A par desse projeto fantástico, fomos responsáveis pela classificação final dos árbitros e assistentes de topo, de que resultou um bónus financeiro assinalável para os três primeiros trios do ranking. Na Grécia, na qualidade de responsável máximo pelo comité de arbitragem e seu departamento, em conjunto com as minhas equipas, construímos o conselho de arbitragem, reestruturámos o departamento de arbitragem tornando-o mais eficaz e funcional, reformulámos as categorias que estavam hiper dimensionadas aproveitando para renovar o quadro de árbitros nacionais, iniciámos de raiz o processo do VAR no primeiro ano e fizemos a sua implementação e gestão nos dois anos seguintes, reformulámos o processo formativo e de evolução na carreira numa ligação estreita e direta da academia que, entretanto, também criámos, com todas as 53 associações regionais, sincronizando e uniformizando os conteúdos de formação que semanalmente lhes enviávamos.

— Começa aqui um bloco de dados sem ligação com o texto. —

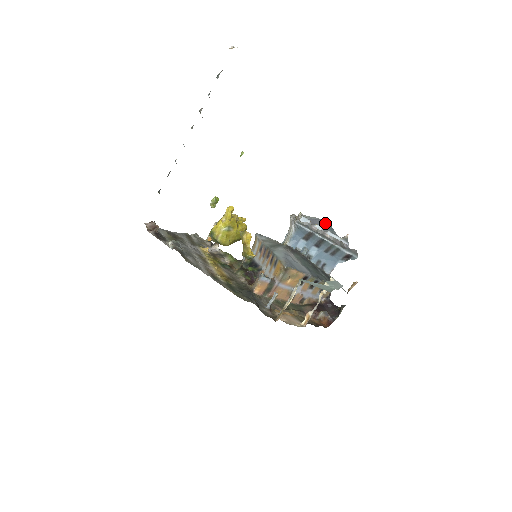
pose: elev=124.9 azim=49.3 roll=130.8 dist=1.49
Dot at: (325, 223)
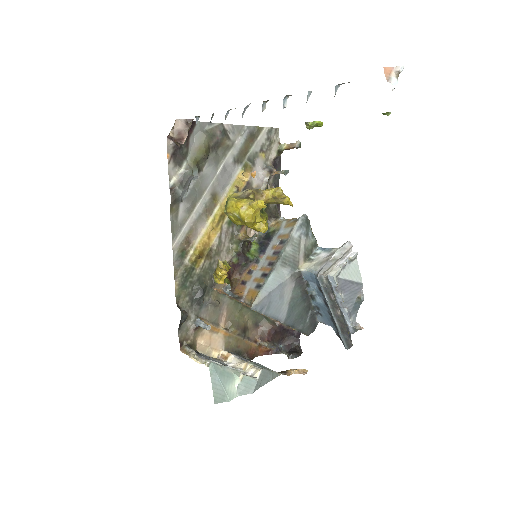
Dot at: (359, 295)
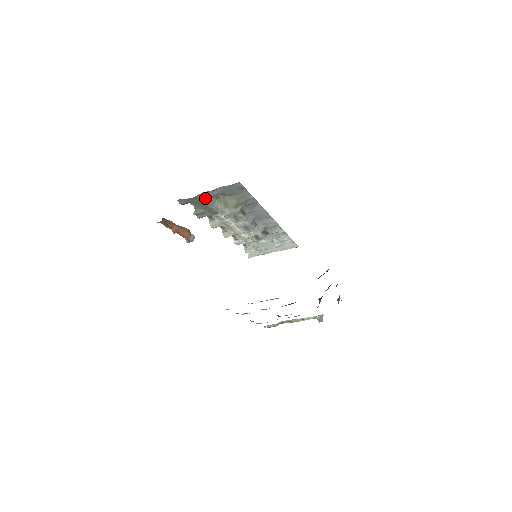
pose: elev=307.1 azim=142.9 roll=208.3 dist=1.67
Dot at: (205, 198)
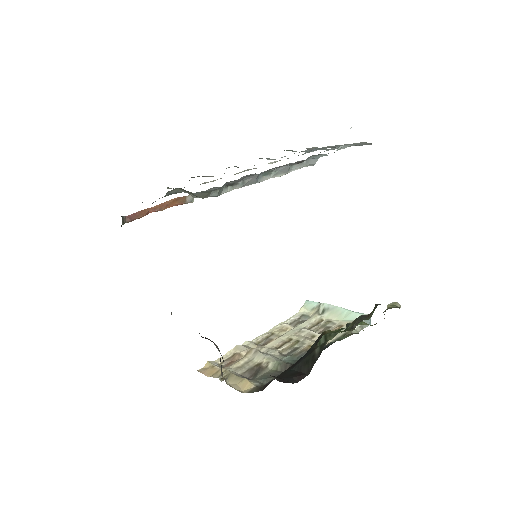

Estes projetos foram sendo efetuados em paralelo com a gestão diária e semanal das competições nacionais, sempre envolvidos num enquadramento adverso e num ambiente hostil e agressivo para toda a arbitragem e, em particular, para os árbitros gregos que são uns verdadeiros heróis.
Na República Checa, o que me foi pedido nos curtos cinco meses de projeto até à realização das eleições federativas foi que assegurasse o normal decorrer da competição profissional através da nomeação dos árbitros e assistentes, acalmasse o clima de desconfiança que assolava a federação e alguns dos seus agentes e garantisse tranquilidade aos árbitros de modo a que pudessem desenvolver a sua atividade dentro das suas capacidades.
Ainda assim, para além destes objetivos, deixámos um conjunto de propostas regulamentares que visavam modernizar alguns conceitos adequando-os à realidade. Todos projetos extraordinariamente enriquecedores e plenos de entusiasmo, onde conheci e trabalhei com pessoas, dirigentes, profissionais e técnicos extraordinários.
Vejo bem que sim, tal o teu entusiasmo. Explica basicamente as tuas funções atuais.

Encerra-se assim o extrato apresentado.